Unnamed: 0,mean,sd,cv_1_valid,cv_2_valid,cv_3_valid,cv_4_valid,cv_5_valid
accuracy,0.4287155,0.0248796,0.4343066,0.3851852,0.437276,0.4386617,0.4481482
auc,,0.0,,,,,
err,0.5712845,0.0248796,0.5656934,0.6148148,0.562724,0.5613383,0.5518519
err_count,155.6,6.618157,155.0,166.0,157.0,151.0,149.0
logloss,1.2264715,0.0271345,1.2223587,1.2634153,1.2149441,1.240351,1.1912885
max_per_class_error,0.690912,0.0621166,0.6617647,0.7794118,0.7260274,0.6206896,0.6666667
mean_per_class_accuracy,0.4291309,0.0304035,0.4367122,0.3753537,0.4428055,0.4413783,0.4494048
mean_per_class_error,0.5708692,0.0304035,0.5632879,0.6246462,0.5571945,0.5586218,0.5505952
mse,0.473647,0.0131793,0.4743715,0.4944717,0.4675651,0.4731234,0.4587031
null_deviance,756.15155,11.660421,760.50385,750.2248,774.6756,746.4502,748.9034


In [153]:
# Get the best model
best_model = automl.leader

# Get the best model from AutoML
best_model = automl.leader

# Predict on test set
test_preds = best_model.predict(test)

# Extract actual values for target variable in test set
y_test = test[y]
y_test_list = y_test.as_data_frame().iloc[:,0].tolist()

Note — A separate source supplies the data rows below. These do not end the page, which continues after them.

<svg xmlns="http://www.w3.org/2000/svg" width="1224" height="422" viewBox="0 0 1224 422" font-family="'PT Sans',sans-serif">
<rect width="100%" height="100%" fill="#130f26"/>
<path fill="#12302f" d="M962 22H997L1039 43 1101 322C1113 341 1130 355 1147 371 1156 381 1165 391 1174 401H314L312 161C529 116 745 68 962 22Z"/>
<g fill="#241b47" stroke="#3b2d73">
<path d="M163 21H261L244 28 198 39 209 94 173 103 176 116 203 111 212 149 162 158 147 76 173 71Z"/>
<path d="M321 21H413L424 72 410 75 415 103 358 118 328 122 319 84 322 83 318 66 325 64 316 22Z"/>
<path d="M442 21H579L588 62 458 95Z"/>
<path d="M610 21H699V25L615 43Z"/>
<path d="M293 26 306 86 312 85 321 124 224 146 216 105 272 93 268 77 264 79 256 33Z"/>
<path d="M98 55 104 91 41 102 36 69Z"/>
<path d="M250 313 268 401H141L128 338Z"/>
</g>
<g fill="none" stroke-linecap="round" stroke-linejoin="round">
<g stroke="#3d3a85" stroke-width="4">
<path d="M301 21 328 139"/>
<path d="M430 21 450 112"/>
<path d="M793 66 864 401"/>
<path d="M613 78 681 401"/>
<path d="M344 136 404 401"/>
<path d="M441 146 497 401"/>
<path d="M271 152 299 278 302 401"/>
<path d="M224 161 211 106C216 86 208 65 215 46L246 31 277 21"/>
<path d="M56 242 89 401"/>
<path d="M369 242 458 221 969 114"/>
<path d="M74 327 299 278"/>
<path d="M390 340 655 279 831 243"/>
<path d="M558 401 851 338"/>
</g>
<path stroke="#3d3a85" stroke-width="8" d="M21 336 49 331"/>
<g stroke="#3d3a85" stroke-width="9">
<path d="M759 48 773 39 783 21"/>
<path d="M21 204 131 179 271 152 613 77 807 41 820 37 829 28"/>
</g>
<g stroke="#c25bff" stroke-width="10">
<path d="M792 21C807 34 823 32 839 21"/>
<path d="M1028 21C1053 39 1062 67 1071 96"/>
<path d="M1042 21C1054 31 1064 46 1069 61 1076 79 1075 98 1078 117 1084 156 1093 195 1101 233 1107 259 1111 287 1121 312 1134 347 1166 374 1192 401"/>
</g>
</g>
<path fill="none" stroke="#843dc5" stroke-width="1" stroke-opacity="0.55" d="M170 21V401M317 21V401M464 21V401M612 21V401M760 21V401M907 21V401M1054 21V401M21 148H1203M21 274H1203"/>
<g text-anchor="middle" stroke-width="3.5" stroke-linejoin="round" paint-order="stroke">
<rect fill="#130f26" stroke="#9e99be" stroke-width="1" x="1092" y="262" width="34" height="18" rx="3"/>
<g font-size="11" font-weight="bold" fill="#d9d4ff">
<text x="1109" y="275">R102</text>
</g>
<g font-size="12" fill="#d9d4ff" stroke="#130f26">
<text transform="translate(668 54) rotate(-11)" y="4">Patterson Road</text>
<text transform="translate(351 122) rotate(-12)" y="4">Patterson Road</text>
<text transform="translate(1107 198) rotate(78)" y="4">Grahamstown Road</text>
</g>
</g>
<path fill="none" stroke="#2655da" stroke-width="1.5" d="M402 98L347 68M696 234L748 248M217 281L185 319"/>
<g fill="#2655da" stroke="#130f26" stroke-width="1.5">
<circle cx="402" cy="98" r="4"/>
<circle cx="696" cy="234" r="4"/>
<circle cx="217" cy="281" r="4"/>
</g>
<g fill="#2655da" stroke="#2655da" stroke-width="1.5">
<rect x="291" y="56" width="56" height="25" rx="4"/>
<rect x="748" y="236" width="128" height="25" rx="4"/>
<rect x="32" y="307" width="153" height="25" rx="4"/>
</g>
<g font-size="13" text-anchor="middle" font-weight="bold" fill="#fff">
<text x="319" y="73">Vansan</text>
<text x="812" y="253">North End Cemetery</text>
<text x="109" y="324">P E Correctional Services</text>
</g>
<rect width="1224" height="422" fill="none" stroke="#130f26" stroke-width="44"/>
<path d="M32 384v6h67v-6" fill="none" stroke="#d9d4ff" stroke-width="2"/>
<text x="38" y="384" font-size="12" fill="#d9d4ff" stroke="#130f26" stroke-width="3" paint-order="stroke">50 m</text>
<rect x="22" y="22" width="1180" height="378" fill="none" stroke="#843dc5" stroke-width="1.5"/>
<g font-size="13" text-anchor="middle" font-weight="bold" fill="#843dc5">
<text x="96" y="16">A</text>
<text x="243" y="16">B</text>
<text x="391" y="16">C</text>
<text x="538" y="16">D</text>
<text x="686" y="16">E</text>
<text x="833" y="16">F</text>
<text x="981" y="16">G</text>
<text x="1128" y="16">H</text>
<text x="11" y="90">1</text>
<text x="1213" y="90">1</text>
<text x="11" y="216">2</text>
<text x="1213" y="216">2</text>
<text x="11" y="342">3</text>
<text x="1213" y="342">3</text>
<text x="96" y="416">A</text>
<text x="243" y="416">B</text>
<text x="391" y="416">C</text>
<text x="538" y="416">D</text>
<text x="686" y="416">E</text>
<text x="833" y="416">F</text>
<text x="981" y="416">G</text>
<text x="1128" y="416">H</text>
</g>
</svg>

# Convert predicted values to a Pandas DataFrame and extract the predictions for target variable
y_test_hat = test_preds.as_data_frame()['predict']

accuracy = accuracy_score(y_test_list, y_test_hat)
print(f"AutoML Classifier Accuracy: {accuracy}")

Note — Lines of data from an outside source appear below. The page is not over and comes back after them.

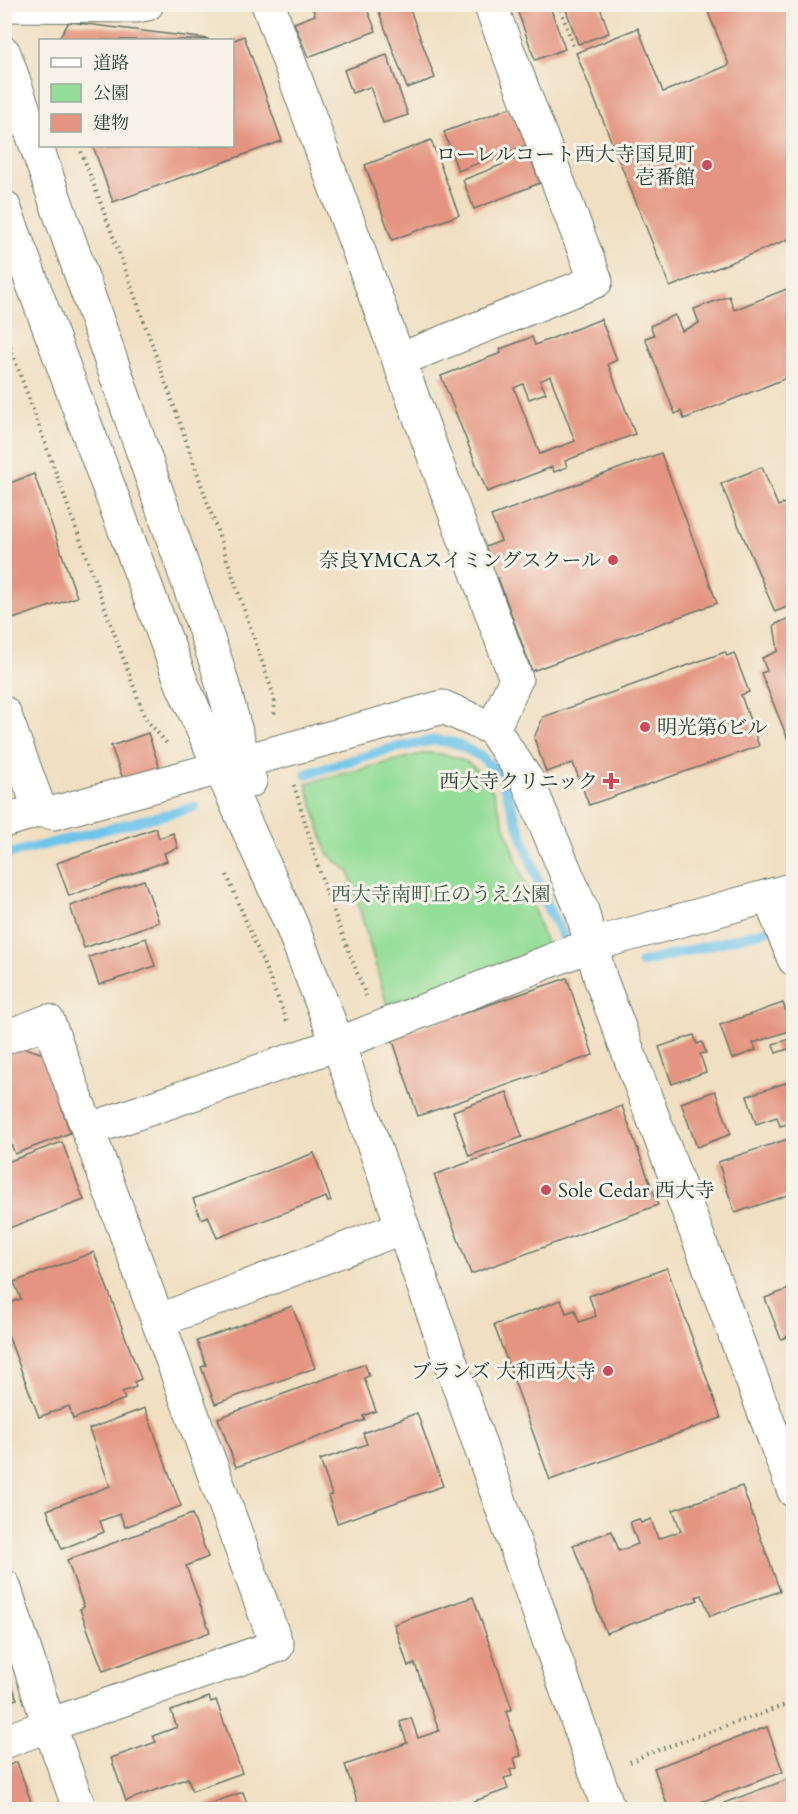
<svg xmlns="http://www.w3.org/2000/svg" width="798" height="1814" viewBox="0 0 798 1814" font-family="Cardo,'Noto Serif JP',serif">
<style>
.green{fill:#95de99;stroke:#5a8e66;stroke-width:1.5}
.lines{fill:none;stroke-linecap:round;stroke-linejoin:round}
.stream{stroke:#6cc4e9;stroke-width:10}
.building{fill:#e49480;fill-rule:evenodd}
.minor-casing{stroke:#687665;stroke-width:35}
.path{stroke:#687665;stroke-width:4;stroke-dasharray:1.5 4.5;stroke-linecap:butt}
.minor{stroke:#fff;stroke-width:33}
.poi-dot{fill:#d1495b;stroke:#f7f3e8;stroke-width:2}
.labels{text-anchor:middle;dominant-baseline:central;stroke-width:6;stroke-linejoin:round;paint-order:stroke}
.poi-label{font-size:20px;fill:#1f3d34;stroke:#f7f3e8;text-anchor:end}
.park-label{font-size:20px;fill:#375d48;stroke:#f7f3e8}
</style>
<rect width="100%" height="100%" fill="#f7f3e8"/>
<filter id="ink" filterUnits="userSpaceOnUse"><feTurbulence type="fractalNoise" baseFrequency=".0167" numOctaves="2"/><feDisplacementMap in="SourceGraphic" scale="12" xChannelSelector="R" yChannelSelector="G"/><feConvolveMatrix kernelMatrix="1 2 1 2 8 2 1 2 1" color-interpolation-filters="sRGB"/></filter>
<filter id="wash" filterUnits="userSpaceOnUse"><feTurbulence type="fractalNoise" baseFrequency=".008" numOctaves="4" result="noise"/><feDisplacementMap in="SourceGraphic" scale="24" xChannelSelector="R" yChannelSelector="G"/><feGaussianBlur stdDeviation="1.35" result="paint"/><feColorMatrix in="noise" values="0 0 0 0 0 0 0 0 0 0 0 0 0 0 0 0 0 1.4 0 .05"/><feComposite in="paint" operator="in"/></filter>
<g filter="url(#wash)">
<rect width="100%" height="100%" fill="#f0dfc1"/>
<path class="green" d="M425 753C459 754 477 762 493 792L547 947 387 1005 349 872 327 853 306 783Z"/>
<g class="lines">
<g class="stream">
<path d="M306 774 389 749 435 740 455 743 482 757 501 777 548 909 563 936"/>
<path d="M4 855 195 807"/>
<path d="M641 963 772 929"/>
</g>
</g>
<g id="blocks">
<g class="building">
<path d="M311 4H365L376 31 308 57 294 23 315 15Z"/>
<path d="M376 4H408L435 78 407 88Z"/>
<path d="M515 4H549L565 49 535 60Z"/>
<path d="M564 4H599L609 33 578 44Z"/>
<path d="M705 4H784L794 27V237L670 287 576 53 638 28 663 92 729 65Z"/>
<path d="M69 22 208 39V40H58Z"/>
<path d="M244 36 282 141 113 202 93 146H232V41Z"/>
<path d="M387 55 408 115 383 123 370 87 352 93 344 70Z"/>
<path d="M512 107 526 145 458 171 444 132Z"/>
<path d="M431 140 459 215 392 240 365 165Z"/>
<path d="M529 154 540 183 474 209 463 180Z"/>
<path d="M794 286V375L684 419 681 411 675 414 645 338 654 335 650 326 675 315 682 331 699 323 694 309 729 296 734 310Z"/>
<path d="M601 319 617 360 608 364 635 434 565 461 567 467 554 472 552 467 487 492 441 376 501 353 500 349 532 337 535 345ZM550 376 575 441 540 454 514 388 523 384 529 399 546 393 540 381Z"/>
<path d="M661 453 717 603 532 671 498 578 492 580 480 549 501 541 491 516Z"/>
<path d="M762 467 778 506 794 499V604L775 612 721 484Z"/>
<path d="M34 474 77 597 13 619 4 593V485Z"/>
<path d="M794 616V752H793L761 673 767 671 762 658 778 651 774 625Z"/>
<path d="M725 652 727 656 734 653 749 692 741 695 759 746 589 805 573 763 546 772 534 738 543 717Z"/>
<path d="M148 733 160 769 124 782 111 746Z"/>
<path d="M156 828 159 838 173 833 178 848 164 853 167 861 69 896 57 863Z"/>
<path d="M144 880 159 922 84 948 70 906Z"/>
<path d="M146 938 155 966 99 985 89 957Z"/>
<path d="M567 978 593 1055 418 1116 392 1038Z"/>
<path d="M783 1003 792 1030 753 1043 756 1050 732 1059 720 1025Z"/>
<path d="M694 1035 697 1044 702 1042 706 1053 700 1054 706 1072 672 1084 659 1047Z"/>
<path d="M794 1038V1047L776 1053 773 1044Z"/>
<path d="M22 1047 44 1054 70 1133 15 1154 4 1126V1052Z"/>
<path d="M794 1080V1122L780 1126 777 1117 756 1124 747 1096Z"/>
<path d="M715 1091 731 1134 697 1147 681 1103Z"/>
<path d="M507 1092 522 1137 469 1156 453 1111Z"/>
<path d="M622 1106 658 1205 471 1274 434 1175Z"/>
<path d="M794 1137V1193L735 1213 718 1162Z"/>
<path d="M62 1142 84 1200 4 1230V1163Z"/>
<path d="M314 1153 331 1201 328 1202 326 1197 217 1238 208 1216 201 1219 193 1199Z"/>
<path d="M94 1252 141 1379 134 1382 136 1387 122 1392 125 1399 73 1419 69 1406 39 1417 4 1325V1305L21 1299 14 1282Z"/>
<path d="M667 1268 721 1418 550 1480 494 1325 561 1300 566 1313 575 1310 579 1322 596 1316 589 1296Z"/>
<path d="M794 1287V1334L781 1339 765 1298Z"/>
<path d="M292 1306 315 1368 215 1404 201 1367 206 1365 197 1341Z"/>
<path d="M365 1364 369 1376 364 1378 376 1411 363 1416 365 1420 236 1467 218 1418Z"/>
<path d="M145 1408 181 1506 125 1527 120 1514 100 1521 104 1532 62 1549 47 1510 110 1486 89 1429Z"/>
<path d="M417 1413 443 1486 337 1523 328 1496 332 1495 320 1460 367 1444 363 1433Z"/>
<path d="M742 1486 780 1591 710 1616 702 1595 696 1597 698 1600 606 1633 573 1545 612 1531 619 1551 638 1544 630 1522 639 1519 641 1523 651 1519 658 1539 681 1531 673 1510Z"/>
<path d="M192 1514 208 1557 186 1566 210 1632 103 1671 80 1609 84 1607 67 1560Z"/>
<path d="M473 1597 512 1709 506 1712 521 1756 514 1758 517 1768 510 1770 512 1776 504 1778 508 1789 450 1810H360L345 1765 407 1743 400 1722 411 1718 418 1738 439 1731 415 1664 408 1666 394 1624Z"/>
<path d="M4 1664 17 1699 4 1703Z"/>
<path d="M209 1697 211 1702 216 1700 242 1773 192 1791 188 1778 126 1801 111 1758 156 1742 153 1736 177 1727 171 1711Z"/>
<path d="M767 1727 783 1772 679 1810H669L654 1768Z"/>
<path d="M17 1762 34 1810H4V1767Z"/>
<path d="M794 1777V1810H727L724 1803Z"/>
<path d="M243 1792 249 1810H195L194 1809Z"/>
</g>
</g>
</g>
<g filter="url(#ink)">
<use href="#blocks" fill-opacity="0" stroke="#687665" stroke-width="1.5"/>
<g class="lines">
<g class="minor-casing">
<g id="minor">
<path d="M268 4 516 679 493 729"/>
<path d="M4 5 136 6 147 4"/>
<path d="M4 53 217 665 250 781"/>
<path d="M4 207 183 686 291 924 338 1044 609 1810"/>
<path d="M399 360 596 281 490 4"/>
<path d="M4 713 40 810"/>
<path d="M4 821 40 810 54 813 443 707 493 729 527 780 582 911 591 945 794 889"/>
<path d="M769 896 794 959"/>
<path d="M4 1038 48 1021 88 1130 338 1044 591 945 601 980 794 1491"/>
<path d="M158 1321 403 1227"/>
<path d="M4 1586 49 1725 80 1810"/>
<path d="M4 1742 49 1725 277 1646 88 1130"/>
</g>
</g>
<g class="path">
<path d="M559 4 573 46"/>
<path d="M79 146C149 328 211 514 275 699L274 717"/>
<path d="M4 330 145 718 169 746"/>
<path d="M294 785 325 889 366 996"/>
<path d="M227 875 288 1023"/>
<path d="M630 1762 647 1754 794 1702"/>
</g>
<use href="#minor" class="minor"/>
</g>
</g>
<g class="poi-dot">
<circle cx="707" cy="165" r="6"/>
<circle cx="613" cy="560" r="6"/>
<circle cx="645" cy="727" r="6"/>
<path d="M608 772h6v6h6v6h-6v6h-6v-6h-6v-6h6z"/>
<circle cx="546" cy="1190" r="6"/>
<circle cx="608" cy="1371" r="6"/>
</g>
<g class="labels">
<g class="poi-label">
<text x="695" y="154">ローレルコート西大寺国見町<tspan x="695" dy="23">壱番館</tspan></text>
<text x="601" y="560">奈良YMCAスイミングスクール</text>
<text x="657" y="727" text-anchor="start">明光第6ビル</text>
<text x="598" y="781">西大寺クリニック</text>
<text x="558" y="1190" text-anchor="start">Sole Cedar 西大寺</text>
<text x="596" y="1371">ブランズ 大和西大寺</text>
</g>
<g class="park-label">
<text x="441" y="894">西大寺南町丘のうえ公園</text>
</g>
</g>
<rect width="798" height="1814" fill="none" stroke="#f7f3e8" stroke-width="24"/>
<rect x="39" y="39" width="195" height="108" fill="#f7f3e8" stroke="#a1aaa0" stroke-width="1.5"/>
<rect x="51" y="58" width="30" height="9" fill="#ffffff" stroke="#a1aaa0" stroke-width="1.5"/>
<text x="93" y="69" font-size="18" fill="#1f3d34">道路</text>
<rect x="51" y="84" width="30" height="18" fill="#95de99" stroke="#a1aaa0" stroke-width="1.5"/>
<text x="93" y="99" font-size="18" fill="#1f3d34">公園</text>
<rect x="51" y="114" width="30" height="18" fill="#e49480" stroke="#a1aaa0" stroke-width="1.5"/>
<text x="93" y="129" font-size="18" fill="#1f3d34">建物</text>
</svg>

stackedensemble prediction progress: |███████████████████████████████████████████| (done) 100%
AutoML Classifier Accuracy: 0.42349726775956287


The accuracy almost doubled after performing hyperparameter finetuning using AutoML.
Next, we will attempt to do an inference and see if the prediction is still the same.

In [156]:
# Use the best model to make a prediction
new_df = pd.DataFrame(new_record, index=[0])
prediction = best_model.predict(h2o.H2OFrame(new_df)).as_data_frame()['predict'][0]
prediction

Parse progress: |████████████████████████████████████████████████████████████████| (done) 100%
stackedensemble prediction progress: |███████████████████████████████████████████| (done) 100%


'med'

It turns out the the AutoML model also predicted the buying price to be of `med` class!